Al mashriq - The Levant

ACS During World War I

by H. Huntington Bliss '21

To introduce myself, I am the son of Howard S. Bliss, the president of the A.U.B. from 1902 to his death in 1920. I was born on the campus in Marquand House.

There were only about 30 of us in the school. Our class was the largest, nine pupils. The Principal was Miss Thornton, an English woman, who lived in our house. There were two American teachers, Miss Wilson and Miss Gates, both of whom later married A.U.B. professors.

The school building was formerly a native house with a large entrance court surrounded on three sides by school rooms. We had a playground with lots of trees. There was no boarding department. The children of missionaries living in Sidon, Tripoli, or Zahleh stayed with friends in Beirut and went home for vacations.

So many wonderful things happened to us in those early days that it is hard to pick out any that stand out as being worth recording. I think the most exciting happening was the entrance in 1917 to Beirut of the British forces as they made their way up the coast after the battles in Palestine against the forces of Djemal Pasha, the Turkish commander. The main allied forces came up inland through Damascus and Aleppo, but there was a force that came up the coast through Tyre and Sidon. This force was made up mostly of Indian troops: Sikhs, tall, handsome men always wearing turbans except in battle; and Gukhars, short, wiry men whose curved swords were their special weapons. These troops were camped in the pine woods south of Beirut.

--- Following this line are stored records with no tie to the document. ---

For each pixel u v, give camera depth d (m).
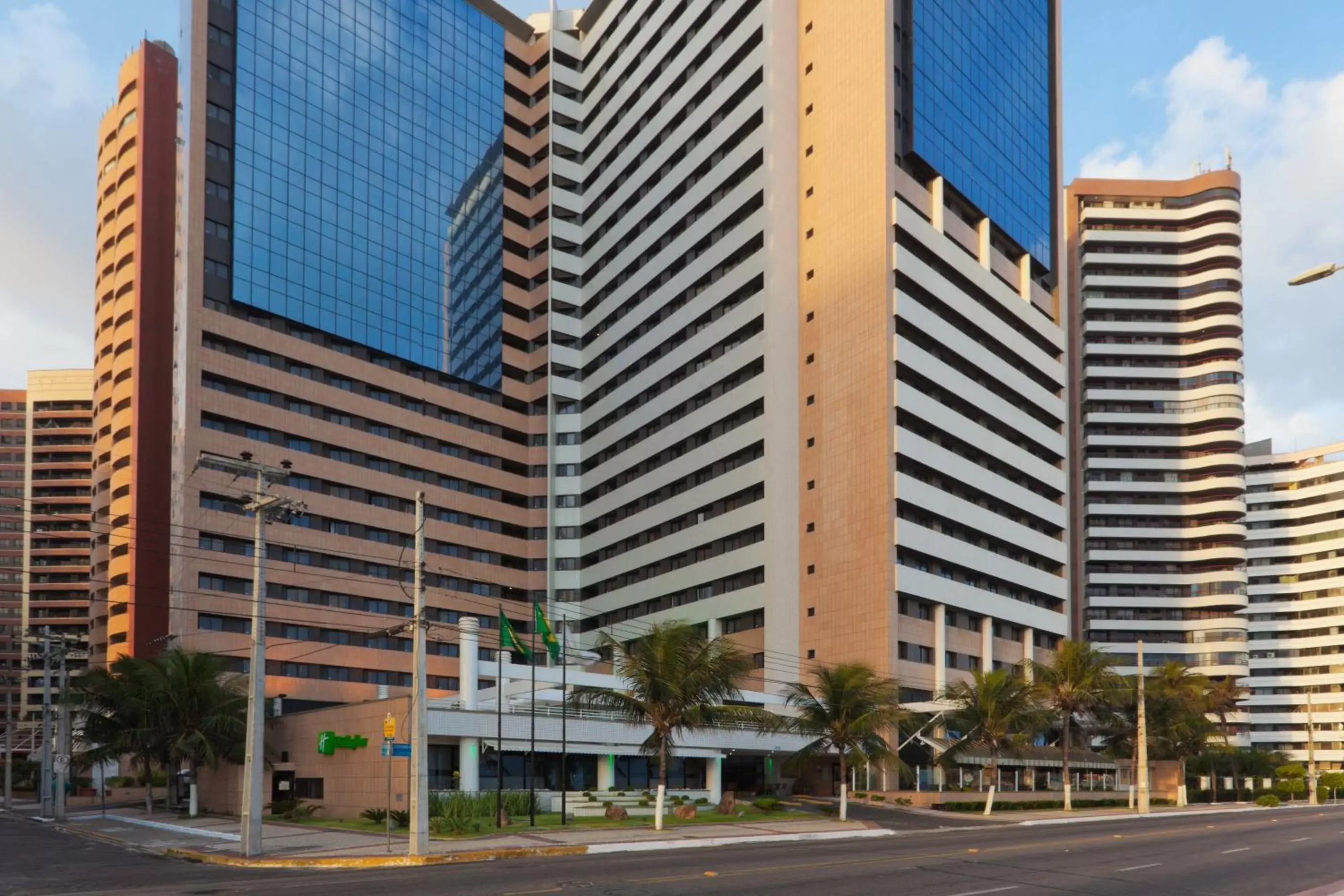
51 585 158.62
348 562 97.69
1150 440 145.88
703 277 98.00
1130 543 144.88
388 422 104.06
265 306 95.56
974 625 89.00
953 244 89.81
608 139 118.75
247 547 90.88
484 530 110.56
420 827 31.52
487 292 117.62
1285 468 172.75
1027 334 101.62
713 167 99.62
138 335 107.38
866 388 82.00
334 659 94.44
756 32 94.69
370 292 105.12
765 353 87.88
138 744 61.12
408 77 113.81
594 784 61.78
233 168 95.31
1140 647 66.38
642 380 105.06
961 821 53.97
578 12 129.62
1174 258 149.50
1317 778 114.25
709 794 64.75
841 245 86.25
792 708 77.00
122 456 106.69
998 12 102.88
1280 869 29.30
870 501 80.19
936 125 90.25
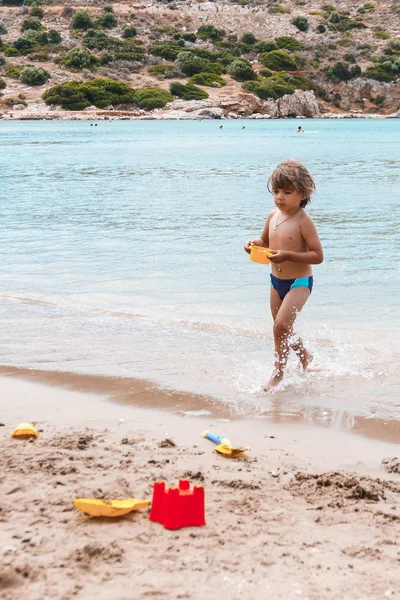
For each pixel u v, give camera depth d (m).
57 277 8.50
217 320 6.65
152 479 3.34
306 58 121.12
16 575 2.49
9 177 21.55
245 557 2.65
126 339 6.03
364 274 8.47
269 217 5.38
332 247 10.20
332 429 4.12
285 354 5.00
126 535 2.80
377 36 132.12
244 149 36.44
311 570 2.57
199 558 2.64
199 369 5.24
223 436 3.99
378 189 17.77
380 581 2.50
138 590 2.42
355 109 114.06
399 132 61.19
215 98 97.06
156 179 20.73
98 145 39.69
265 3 145.75
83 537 2.78
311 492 3.23
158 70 104.38
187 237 11.05
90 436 3.89
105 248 10.25
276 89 104.31
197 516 2.89
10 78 96.88
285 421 4.25
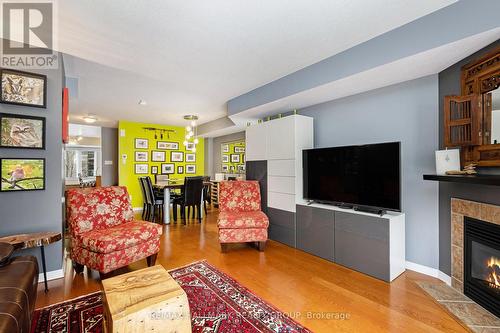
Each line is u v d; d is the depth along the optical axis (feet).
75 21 6.40
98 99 14.05
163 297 4.33
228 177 21.84
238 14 6.15
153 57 8.54
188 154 24.75
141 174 22.03
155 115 18.60
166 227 14.62
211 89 12.26
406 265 8.68
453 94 7.17
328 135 11.23
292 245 11.07
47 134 7.79
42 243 6.54
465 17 5.60
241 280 7.75
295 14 6.17
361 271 8.38
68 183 22.59
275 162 12.00
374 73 7.80
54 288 7.20
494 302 5.86
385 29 6.91
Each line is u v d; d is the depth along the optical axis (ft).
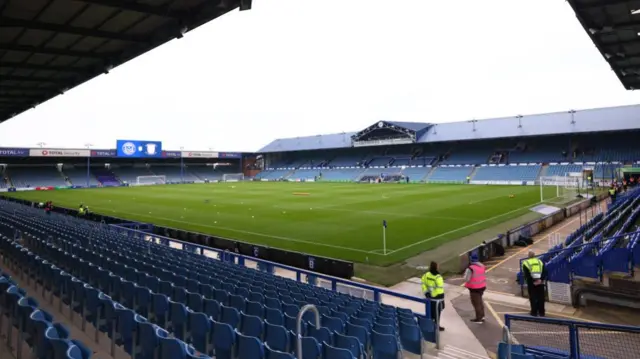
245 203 127.03
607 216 66.08
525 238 65.87
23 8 36.94
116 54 51.85
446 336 30.78
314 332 20.03
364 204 117.80
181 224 88.99
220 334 19.30
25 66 54.24
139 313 25.46
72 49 49.98
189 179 289.74
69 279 25.86
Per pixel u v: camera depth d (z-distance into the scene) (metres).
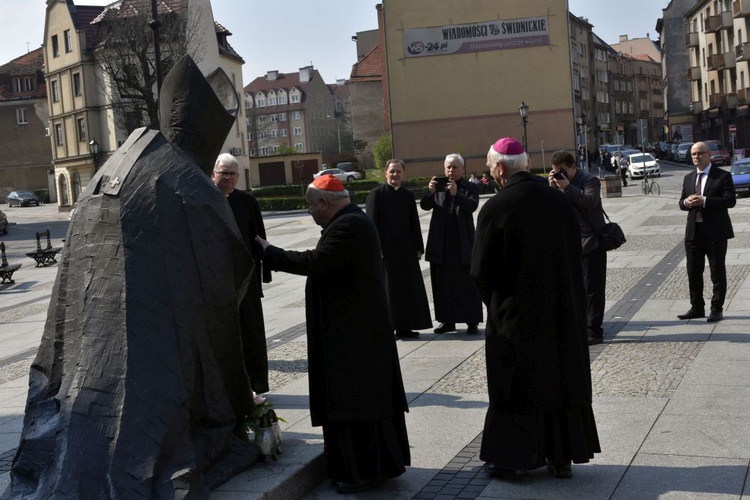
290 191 56.38
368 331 4.56
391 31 50.88
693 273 8.98
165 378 3.92
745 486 4.37
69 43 57.22
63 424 3.93
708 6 69.25
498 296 4.61
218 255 4.16
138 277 4.00
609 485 4.53
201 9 52.75
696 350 7.54
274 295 13.65
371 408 4.52
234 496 4.11
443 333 9.32
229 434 4.29
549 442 4.59
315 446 4.94
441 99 50.97
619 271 13.28
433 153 51.28
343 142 131.88
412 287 8.98
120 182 4.14
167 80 4.54
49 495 3.76
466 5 50.25
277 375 7.68
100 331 4.01
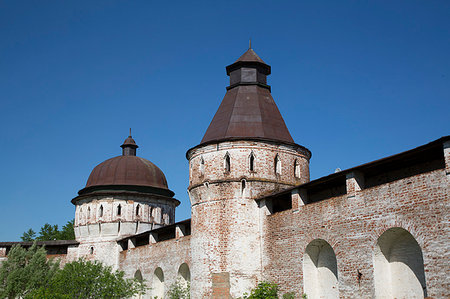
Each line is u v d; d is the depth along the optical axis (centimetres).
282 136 3434
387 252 2395
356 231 2464
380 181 2647
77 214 5225
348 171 2555
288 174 3350
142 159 5544
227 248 3119
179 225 3953
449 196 2067
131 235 4934
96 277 3462
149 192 5244
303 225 2797
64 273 3369
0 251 4975
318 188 2994
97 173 5309
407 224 2217
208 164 3322
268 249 3031
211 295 3078
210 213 3231
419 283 2264
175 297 3584
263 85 3666
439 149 2297
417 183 2209
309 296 2731
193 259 3281
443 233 2061
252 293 2950
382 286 2339
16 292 4169
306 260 2778
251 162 3269
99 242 4991
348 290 2447
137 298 4356
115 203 5066
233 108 3497
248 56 3741
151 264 4244
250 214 3162
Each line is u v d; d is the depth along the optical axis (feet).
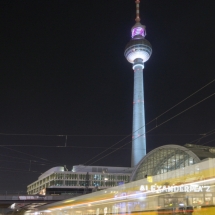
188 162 215.72
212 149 218.79
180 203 44.24
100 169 368.48
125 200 54.39
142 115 349.20
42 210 106.32
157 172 254.88
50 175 363.35
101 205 61.16
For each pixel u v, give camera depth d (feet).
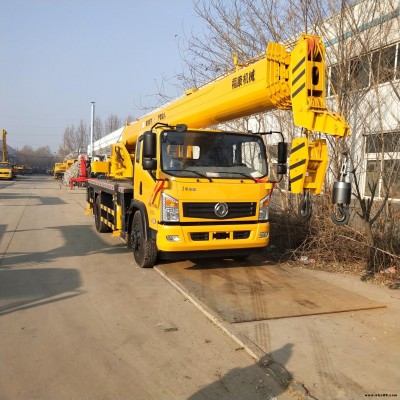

I still can't remember what we, Freddy Erdman and I -- 14-year- olds -- thought we were going to do, but we hopped a trolley (called a tram) and took it to the end of the line. Then we walked to the forest where the troops were camped. Hundreds of Lebanese were also out there watching the troops; so we were by no means alone. The troops were at leisure. Some were kicking a soccer ball around. One, completely naked, was getting wrestling lessons from an old man, and others were cleaning rifles or just resting.

We got talking to two English lieutenants, and almost without thinking, we invited them to have dinner with us at home. I have often wondered why they trusted us, but they accepted our invitation. I think they were tired of their daily menu of bully beef and biscuits, and were excited by thoughts of a decent meal in the homes of Americans. When we got on the crowded tram on the way home, the other passengers were shouting greetings, singing songs, and clapping their hands. They were so glad to have seen the last of the Turks and the occupation by the British.

I took one lieutenant home, and Fred took the other to his home. Our food during these war years was strictly limited in variety but adequate in amount. I think that evening we had fried eggs, a vegetable or two and fruit. To the lieutenant it all tasted wonderful. How he got back to his camp that night, I never knew, but I am sure he enjoyed the meal and a little touch of home life. My father never reprimanded me for what I had done. As I look back on it, what I had done might have caused a political incident: bringing an enemy on to the campus. (As a footnote to this, the British remained in Lebanon for over a year until the fate of the countries of the Near East was decided at the Paris Peace Conference: France was put in charge of Lebanon and Syria; England was the protector of Palestine.)

Another event that affected everybody was the arrival of the plague of locusts that flew in one Sunday afternoon in 1915 and stayed for over a year. Locusts breed in the Arabian desert, but if the winter there is a mild one, not many are killed by the cold, and the winds carry them to the north. I was in Sunday school looking out of the window to the south. I noticed that the bright sky was suddenly covered by a dark, moving cloud. The locusts had arrived. After Sunday school, I hurried home, grabbed my tennis racket, stood at the north end of our tennis court, and batted them as they came along driven by the south wind to their deaths in the Mediterranean below our house.

A few months later when the breeding season for locusts had started, our whole school went out to the sand dunes to dig up the cases of eggs that the locusts had embedded there. The Government obliged all citizens to bring in a certain weight of eggs, hoping the destruction of greenery could be lessened. As it turned out, the locusts won and ate all the green in sight.